**EXTRAIT CITÉ**:
L’arrestation de l’intéressée par la police judiciaire a eu lieu à l’entrée de l’immeuble où se trouve la clinique, alors qu’elle s’apprêtait à quitter en compagnie d’une personne de nationalité étrangère, et non pas sur la voie publique, comme rapporté dans certains réseaux sociaux, a précisé le procureur, ajoutant que l’intéressée a décliné au médecin, ayant effectué l’opération d’avortement, une identité autre que la sienne, lequel fait est consigné dans les registres du médecin dans la clinique, lieu de l’opération.
Le document, relayé dans les réseaux sociaux comme étant une expertise médicale, n’est qu’un simple bulletin de consultation de la concernée, réalisé, le 31/08/2019 par le médecin de permanence au service des urgences de la maternité, portant des constatations dans l’attente de faire des analyses et des prélèvements sanguins. Suite à ces analyses, une expertise a été effectuée et a été soumise le 04/09/2019 au tribunal. Il en ressort que l’intéressée a déclaré au médecin avoir procédé à l’interruption volontaire d’une grossesse non-désirée à la 7-ème semaine dans une clinique privée dans la matinée du 31 août 2019 et qu’elle avait subi auparavant un avortement spontané tardif de six mois.
Cette expertise comprend également les résultats des analyses effectuées par le médecin et qui font état d’une interruption de grossesse sur la base de plusieurs analyses mentionnées dans le rapport d’expertise, dont la présence de l’hormone de grossesse (BHCG), qui confirme que l’intéressée était enceinte, la présence de signes de grossesse lors d’une auscultation du col de l’utérus avec un spéculum, l’absence du sac de grossesse révélée suite à une échographie et la présence de restes de tissus sanguins.
Le rapport du laboratoire de la police scientifique, qui a mené des tests ADN sur les échantillons et les traces biologiques recueillies dans la clinique, reçu le 05/09/2019, a révélé une empreinte génétique féminine conforme à celle de l’intéressée, à partir d’échantillons prélevés de l’éprouvette et des tâches rougeâtres prélevées sur le mouchoir en papier, les pansements médicaux et les gants, ainsi que sur la seringue utilisée sur l’intéressée, poursuit la même source.

**TRAVAIL À FAIRE**:
A. Répondez aux questions suivantes d’après l’extrait sur l’arrestation et l’expertise médicale.
(i) À quel endroit l’intéressée a-t-elle été arrêtée par la police judiciaire ?
(ii) À quelle date l’expertise a-t-elle été soumise au tribunal ?
(iii) À quelle semaine de grossesse l’intéressée dit-elle avoir procédé à l’interruption volontaire ?
B. Indiquez si chaque affirmation concorde avec l’extrait sur l’arrestation et l’expertise médicale. Répondez par oui ou non et citez les mots de l’extrait qui tranchent.
(i) L’intéressée a été arrêtée sur la voie publique.
(ii) Le rapport du laboratoire de la police scientifique a été reçu le 05/09/2019.
(iii) Le document relayé dans les réseaux sociaux est une expertise médicale.
C. Reprenez l’extrait sur l’arrestation et l’expertise médicale à la suite de sa dernière phrase.

**DONNÉES FOURNIES**:

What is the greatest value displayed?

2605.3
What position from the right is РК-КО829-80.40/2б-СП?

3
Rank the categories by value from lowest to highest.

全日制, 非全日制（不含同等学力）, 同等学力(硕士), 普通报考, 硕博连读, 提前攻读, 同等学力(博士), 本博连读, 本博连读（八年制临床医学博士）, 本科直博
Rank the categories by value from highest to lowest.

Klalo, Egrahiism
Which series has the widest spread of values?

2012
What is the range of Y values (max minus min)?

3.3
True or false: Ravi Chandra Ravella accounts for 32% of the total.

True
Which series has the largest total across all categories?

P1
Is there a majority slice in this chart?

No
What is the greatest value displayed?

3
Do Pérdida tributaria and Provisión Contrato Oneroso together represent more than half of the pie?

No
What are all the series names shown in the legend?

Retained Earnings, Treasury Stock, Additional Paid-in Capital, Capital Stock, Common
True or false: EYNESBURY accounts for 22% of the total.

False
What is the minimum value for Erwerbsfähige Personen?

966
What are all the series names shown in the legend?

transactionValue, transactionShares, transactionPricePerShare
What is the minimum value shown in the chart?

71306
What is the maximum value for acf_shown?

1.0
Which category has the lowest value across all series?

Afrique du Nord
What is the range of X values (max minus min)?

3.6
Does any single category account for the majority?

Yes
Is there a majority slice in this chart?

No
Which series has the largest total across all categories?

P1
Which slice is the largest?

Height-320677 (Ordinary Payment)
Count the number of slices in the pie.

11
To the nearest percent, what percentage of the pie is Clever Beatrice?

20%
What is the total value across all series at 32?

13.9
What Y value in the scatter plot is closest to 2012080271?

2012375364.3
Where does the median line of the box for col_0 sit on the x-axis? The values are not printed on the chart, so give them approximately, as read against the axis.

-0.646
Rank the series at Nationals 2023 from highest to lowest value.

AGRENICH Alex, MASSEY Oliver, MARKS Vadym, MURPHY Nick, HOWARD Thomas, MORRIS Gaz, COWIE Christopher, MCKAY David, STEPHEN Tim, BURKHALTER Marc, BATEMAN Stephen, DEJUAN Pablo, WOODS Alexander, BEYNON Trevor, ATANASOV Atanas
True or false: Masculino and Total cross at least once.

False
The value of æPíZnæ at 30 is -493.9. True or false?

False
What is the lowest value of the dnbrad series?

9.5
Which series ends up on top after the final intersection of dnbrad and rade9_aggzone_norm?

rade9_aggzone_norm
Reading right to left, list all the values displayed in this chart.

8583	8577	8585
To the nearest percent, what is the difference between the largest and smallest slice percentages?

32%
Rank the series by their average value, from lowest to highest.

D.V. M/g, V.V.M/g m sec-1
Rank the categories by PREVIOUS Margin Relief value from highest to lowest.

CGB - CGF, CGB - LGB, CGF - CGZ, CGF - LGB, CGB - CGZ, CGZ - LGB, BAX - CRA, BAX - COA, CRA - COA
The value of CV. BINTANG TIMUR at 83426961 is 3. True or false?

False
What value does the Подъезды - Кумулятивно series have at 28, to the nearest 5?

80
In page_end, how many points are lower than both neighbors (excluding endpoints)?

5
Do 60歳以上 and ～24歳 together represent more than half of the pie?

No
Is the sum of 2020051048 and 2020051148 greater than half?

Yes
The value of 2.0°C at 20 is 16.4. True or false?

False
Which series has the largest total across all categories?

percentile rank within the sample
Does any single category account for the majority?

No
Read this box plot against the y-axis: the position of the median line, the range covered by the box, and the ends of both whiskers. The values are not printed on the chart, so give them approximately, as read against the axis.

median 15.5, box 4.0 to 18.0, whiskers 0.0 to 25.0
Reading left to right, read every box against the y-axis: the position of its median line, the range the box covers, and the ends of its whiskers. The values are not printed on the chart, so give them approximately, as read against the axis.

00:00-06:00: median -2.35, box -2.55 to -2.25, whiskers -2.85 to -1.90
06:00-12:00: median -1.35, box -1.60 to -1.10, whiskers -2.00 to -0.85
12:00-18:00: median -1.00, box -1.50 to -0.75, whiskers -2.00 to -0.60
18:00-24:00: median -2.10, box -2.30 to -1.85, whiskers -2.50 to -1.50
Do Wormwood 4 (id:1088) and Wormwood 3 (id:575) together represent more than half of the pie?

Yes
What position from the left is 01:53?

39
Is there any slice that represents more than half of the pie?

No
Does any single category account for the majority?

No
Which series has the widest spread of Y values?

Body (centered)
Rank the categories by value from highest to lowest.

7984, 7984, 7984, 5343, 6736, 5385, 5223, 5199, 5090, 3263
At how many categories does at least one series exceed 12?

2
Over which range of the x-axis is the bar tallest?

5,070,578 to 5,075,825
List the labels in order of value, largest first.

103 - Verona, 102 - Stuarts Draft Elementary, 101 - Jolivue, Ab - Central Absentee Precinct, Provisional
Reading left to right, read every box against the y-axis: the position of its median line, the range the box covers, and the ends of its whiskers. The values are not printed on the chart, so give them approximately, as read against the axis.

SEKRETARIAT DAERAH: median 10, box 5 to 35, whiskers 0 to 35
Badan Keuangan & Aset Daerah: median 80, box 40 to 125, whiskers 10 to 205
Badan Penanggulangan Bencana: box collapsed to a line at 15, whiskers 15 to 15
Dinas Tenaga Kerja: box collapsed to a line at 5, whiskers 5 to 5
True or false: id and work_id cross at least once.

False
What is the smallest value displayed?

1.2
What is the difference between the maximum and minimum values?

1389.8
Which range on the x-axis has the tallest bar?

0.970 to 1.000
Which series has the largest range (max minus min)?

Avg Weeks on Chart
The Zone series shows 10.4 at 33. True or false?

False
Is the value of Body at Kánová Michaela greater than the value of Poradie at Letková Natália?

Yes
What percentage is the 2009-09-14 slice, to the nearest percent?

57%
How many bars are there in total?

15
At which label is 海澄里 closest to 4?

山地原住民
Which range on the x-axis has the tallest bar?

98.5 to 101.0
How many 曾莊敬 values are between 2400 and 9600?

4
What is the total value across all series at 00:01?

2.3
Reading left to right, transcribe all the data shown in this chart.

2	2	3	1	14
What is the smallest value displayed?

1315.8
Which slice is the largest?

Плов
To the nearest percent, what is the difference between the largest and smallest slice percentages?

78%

**RÉSULTATS DES TÂCHES**:
A.
(i) À l’entrée de l’immeuble où se trouve la clinique.
(ii) Le 04/09/2019.
(iii) À la 7-ème semaine.

B.
(i) Non : « et non pas sur la voie publique »
(ii) Oui : « reçu le 05/09/2019 »
(iii) Non : « n’est qu’un simple bulletin de consultation de la concernée »

C.
Le procureur général du Roi près le Tribunal de première instance de Rabat note que cette mise au point intervient suite à la publication par certains médias et réseaux sociaux, qui ont traité le sujet, d’un ensemble de faits inexacts, qui ont dénaturé certains éléments de l’enquête diligentée par la police judiciaire, en prétendant par exemple que cette journaliste a été visée en raison de son appartenance à une entreprise médiatique précise, a été arrêtée sur la voie publique et en évoquant le rejet par l’expertise médicale de toute opération d’avortement.
Tout en déplorant le fait d’avoir été contraint de rendre publique cette mise au point dans une affaire considérée comme normale et relève de faits avérés, qui devaient normalement être débattus, prouvés ou démentis devant le tribunal, le Parquet indique se trouver dans l’obligation d’apporter ces précisions, étant convaincu du droit constitutionnel du citoyen d’accéder à l’information, disponible jusqu’à présent, sur la base des documents et des procès-verbaux de cette affaire et qui constituent, sur le plan juridique, des éléments à charge, lesquels ne peuvent être rejetés que par des éléments à décharge, et qui ne sont plus soumis au secret d’instruction après que l’affaire eut été portée publiquement devant le tribunal.
Le syndicat national de la presse marocaine (SNPM) a exprimé sa "profonde préoccupation" en condamnant la "campagne de diffamation malveillante" menée par des médias qui ont publié des éléments médicaux à charge.
La loi marocaine punit l’interruption volontaire de grossesse (IVG) de six mois à cinq ans de prison sauf quand la santé de la mère est en danger.
Les associations locales militant pour sa légalisation estiment que 600 à 800 avortements clandestins sont pratiqués chaque jour au Maroc, dans des conditions sanitaires parfois désastreuses.